For the string "text", state how many lines of the data hold it. Give nothing besides the number.

Material provided below:

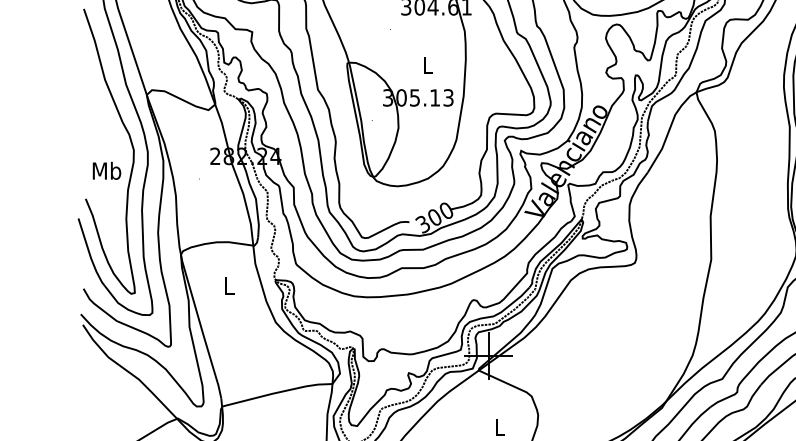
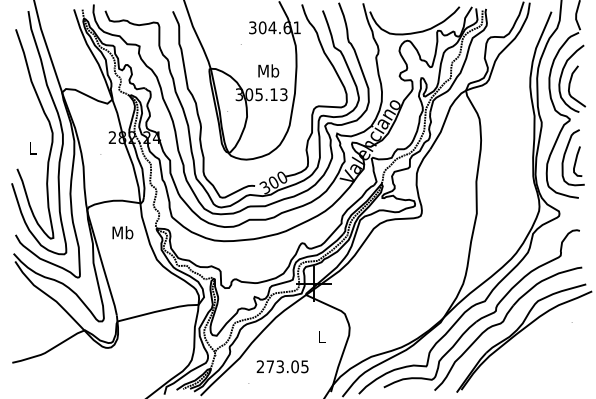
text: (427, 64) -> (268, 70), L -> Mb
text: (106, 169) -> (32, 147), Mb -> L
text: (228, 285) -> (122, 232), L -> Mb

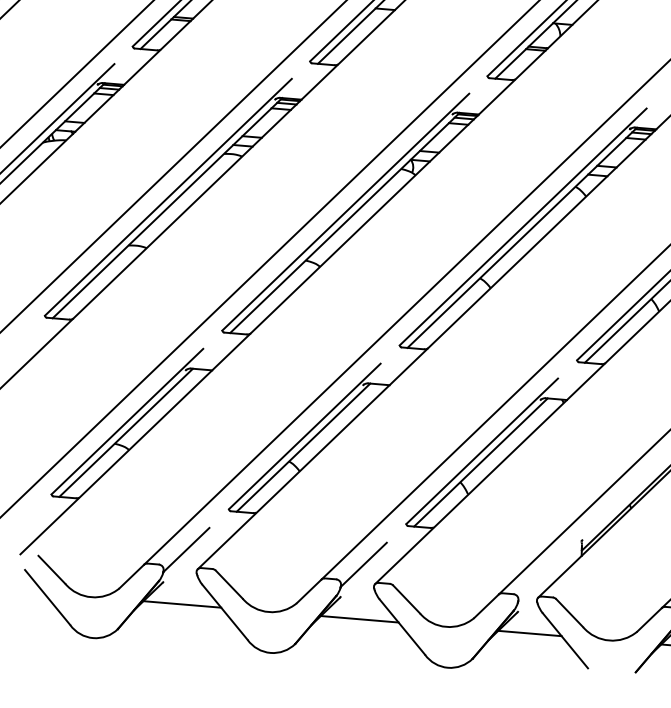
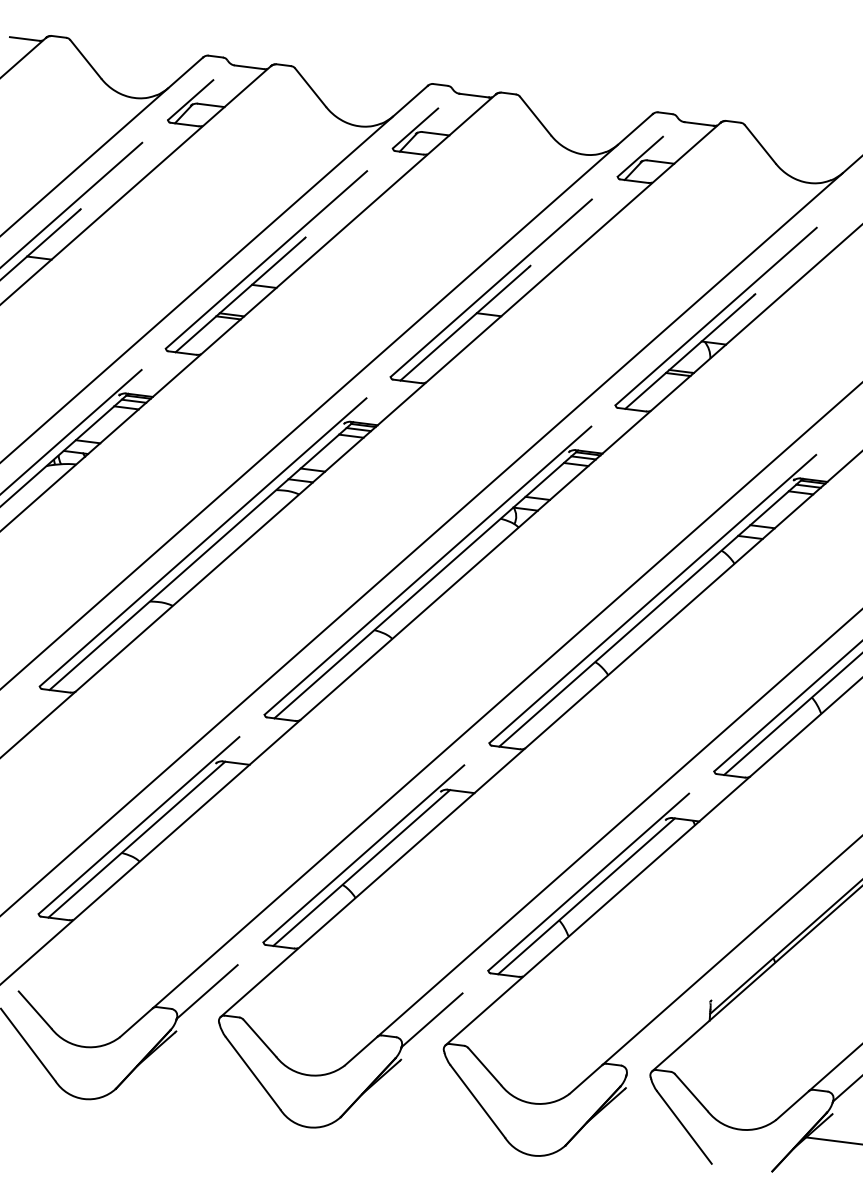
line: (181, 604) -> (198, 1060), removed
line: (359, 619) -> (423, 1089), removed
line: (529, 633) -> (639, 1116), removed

End of Material provided.

■ **Your solution**: 3